Zync was particularly to pursue deals involving (and receive related commissions for) Round Hill’s own IP, including the Carlin Music catalog, in the sync space. However, “it became immediately apparent to Baldi and to Hagelsten that key members of Round Hill’s leadership were rude, dismissive, and oppressive,” the plaintiffs maintain in the filing.

An alleged failure to provide access to its proprietary software, on top of alleged records disorganization that prevented Zync from knowing exactly which song rights were involved, significantly hindered the union and the sync results out of the gate, the text relays.

And predictably, given these alleged shortcomings, issues also plagued the expense-sharing side of the pact, according to Zync’s lawsuit. The resulting hard feelings set the stage for the aforementioned exit of Hagelsten, who’d allegedly faced “disdain and contempt” from Round Hill employees, “making her feel unwelcome to continue with the company.”

Lastly, in terms of the suit’s details, this evidently rocky relationship between Zync and Round Hill laid the groundwork for a grand finale of sorts under their agreement. As described by the complaint, one clause meant that Round Hill was at the deal’s conclusion “obligated to buy Zync’s interests in,” among other things, the appropriate copyrights, trademark, web address, and more.

The value of the copyrights and talent agreements under the deal was to be determined by an independent third-party appraiser, the suit shows. Though things seemingly continued as normal (sans a written pact) even after the contract expired in 2022, the final straw was evidently when Round Hill allegedly gave Baldi the boot in April of 2023.

Thus, Zync (Prager Metis) and Round Hill (Alderbrook Companies) promptly enlisted separate appraisers to determine the purchase price. Unsurprisingly, the parties and their firms proved unable to come to an agreement, with Zync rather directly criticizing Alderbrook’s “indefensibly low” price.

Round Hill is allegedly seeking sizable expense deductions from the cost for Zync’s purported failure to hit certain sync-revenue benchmarks, among other things. All told, Zync is suing on eight counts (breach of contract, unjust enrichment, and more) and pushing for millions in damages.

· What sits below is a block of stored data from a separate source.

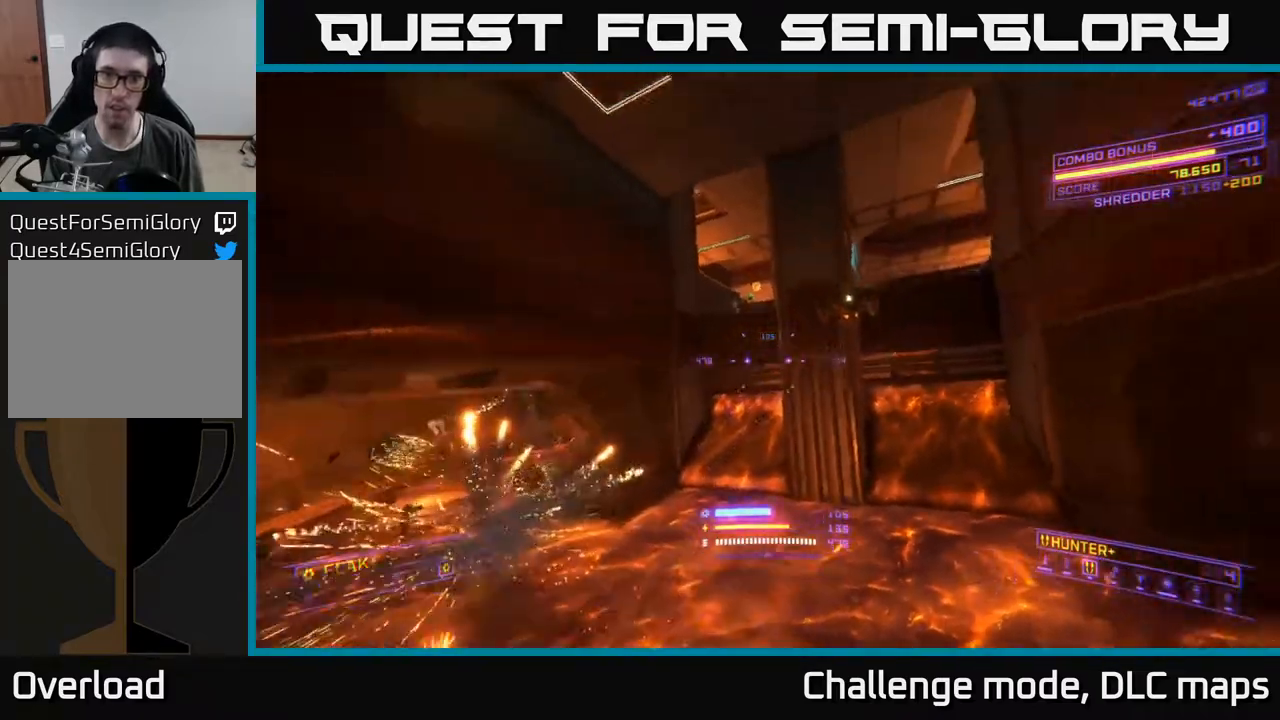
{"buttons": ["X"], "left_stick": "up-left", "right_stick": "center", "events": [[67, "left_stick", "up"], [100, "right_stick", "down"], [133, "left_stick", "up-right"], [200, "A", "up"], [233, "X", "down"], [267, "left_stick", "up"], [267, "right_stick", "down-right"], [417, "left_stick", "up-left"], [500, "right_stick", "center"]]}
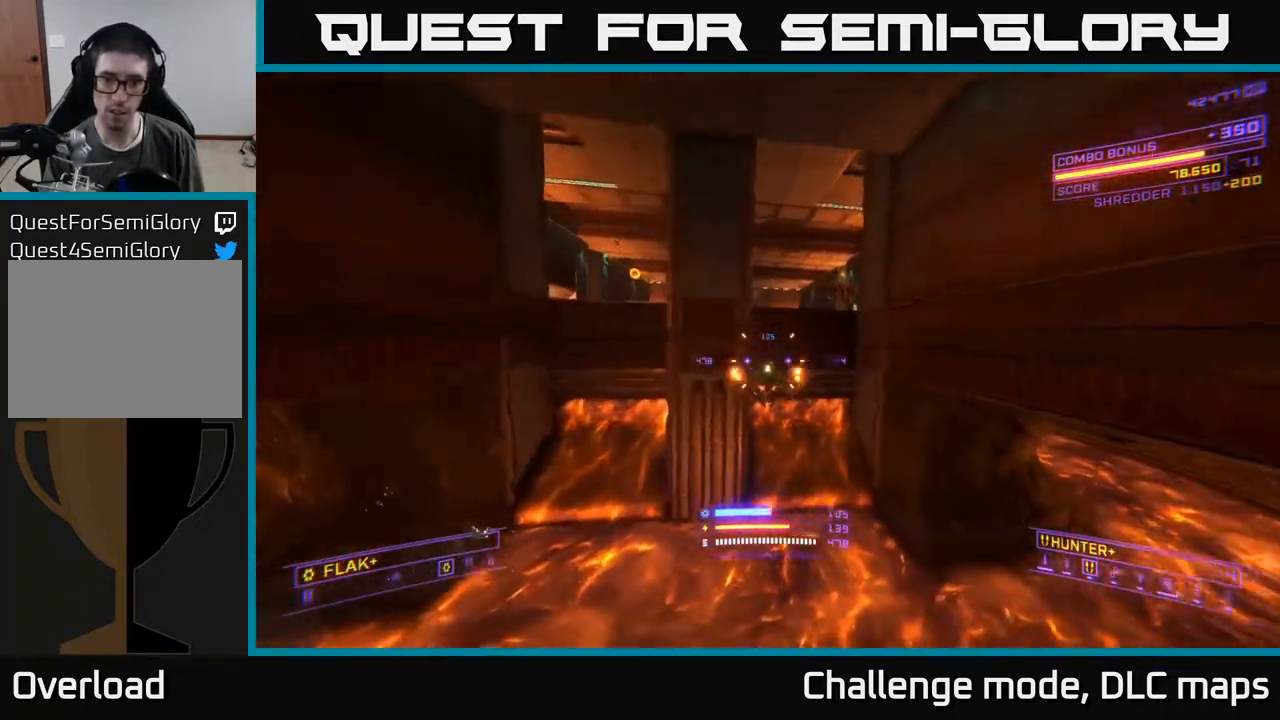
{"buttons": ["R2"], "left_stick": "down", "right_stick": "up-right", "events": [[17, "R2", "down"], [183, "right_stick", "up-right"], [250, "left_stick", "left"], [467, "X", "up"], [483, "left_stick", "down"]]}
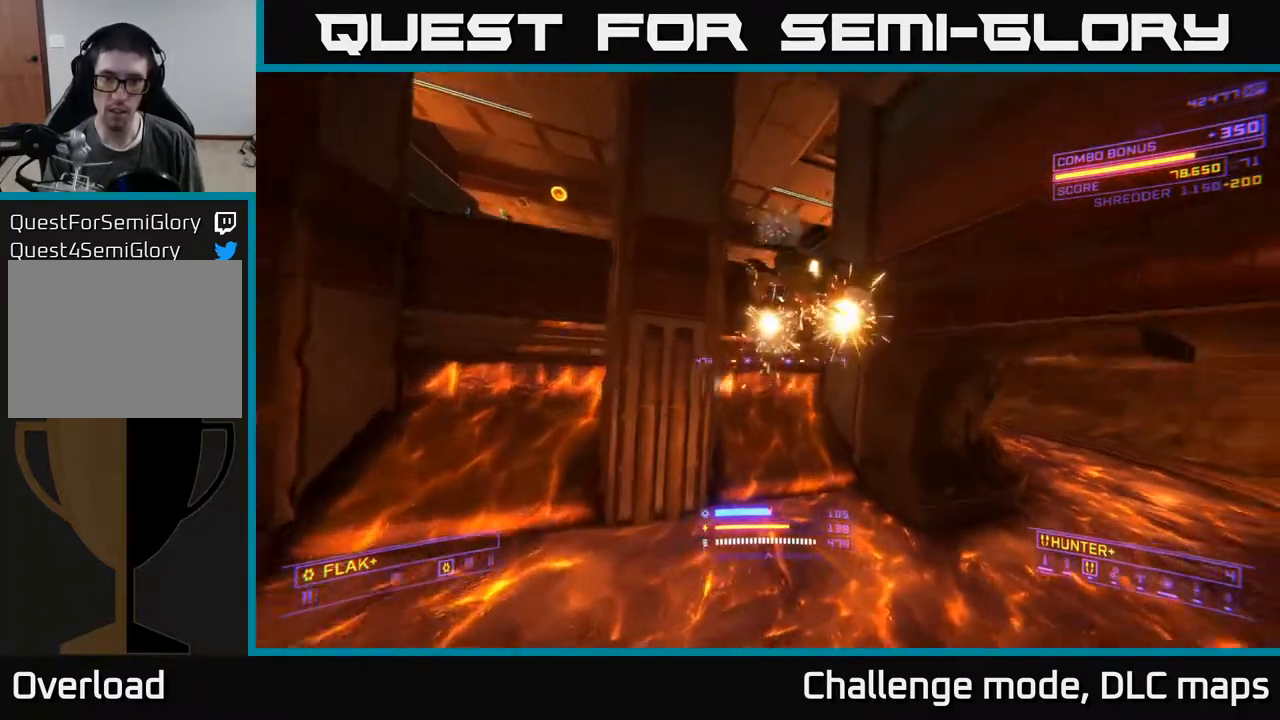
{"buttons": ["A", "R2"], "left_stick": "center", "right_stick": "down-left", "events": [[100, "A", "down"], [300, "right_stick", "down-left"], [350, "left_stick", "left"], [433, "left_stick", "up"], [483, "left_stick", "center"]]}
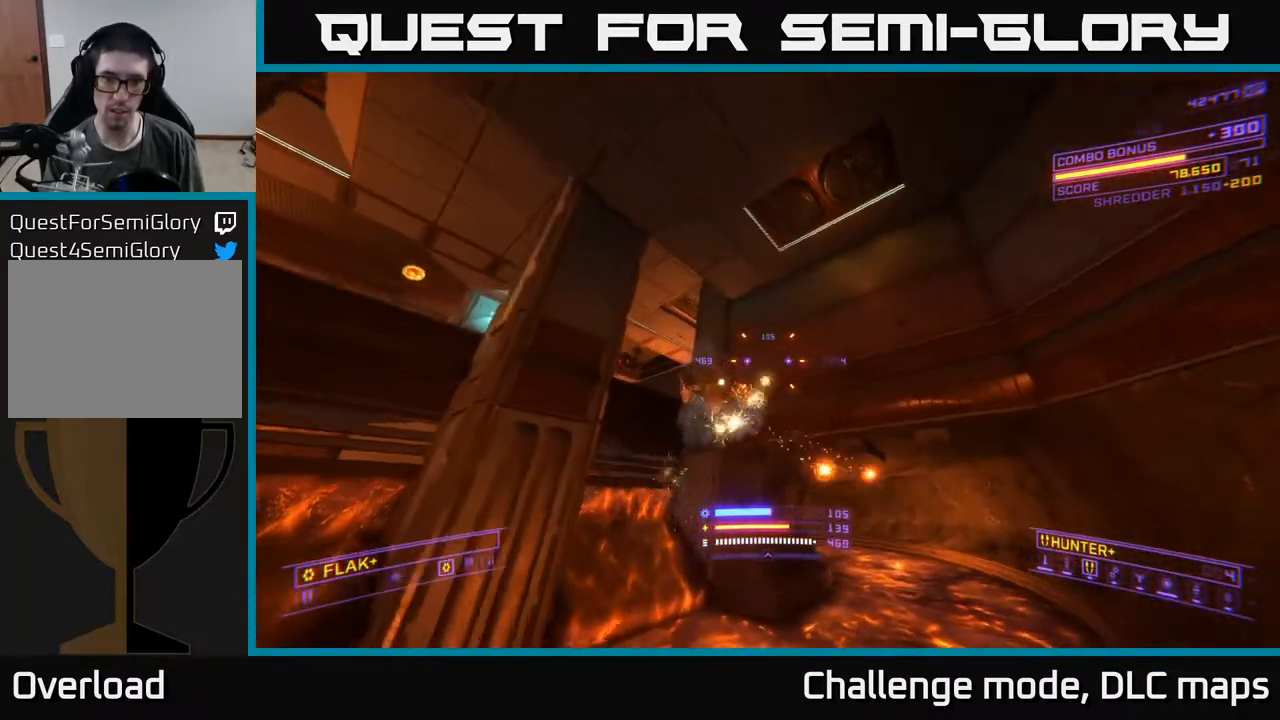
{"buttons": ["X", "R2"], "left_stick": "up-right", "right_stick": "center", "events": [[17, "right_stick", "center"], [133, "left_stick", "up"], [167, "right_stick", "down"], [217, "A", "up"], [233, "R2", "up"], [250, "X", "down"], [333, "left_stick", "up-right"], [450, "R2", "down"], [467, "right_stick", "center"]]}
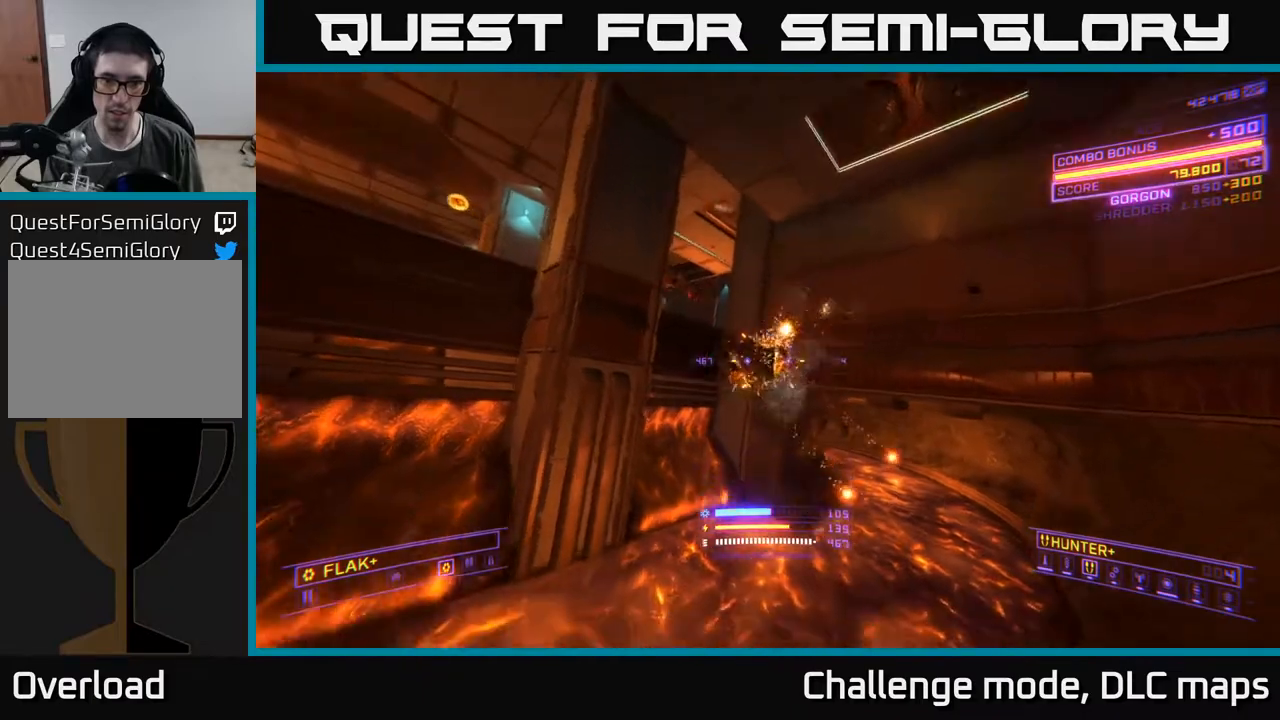
{"buttons": ["A", "R2"], "left_stick": "down-right", "right_stick": "up-left", "events": [[117, "right_stick", "up"], [150, "left_stick", "right"], [217, "X", "up"], [233, "right_stick", "up-left"], [317, "left_stick", "down-right"], [500, "A", "down"]]}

“Round Hill Music denies the allegations in the complaint filed today by Zync Music Group,” Round Hill told Digital Music News. “The dispute between Round Hill and Zync Music Group is a commercial dispute over the valuation of their joint venture partnership which is going through a dissolution and subject to an appraisal process. The specious and salacious allegations of the complaint are being used by Zync as a substitute for the failing merits of its case.”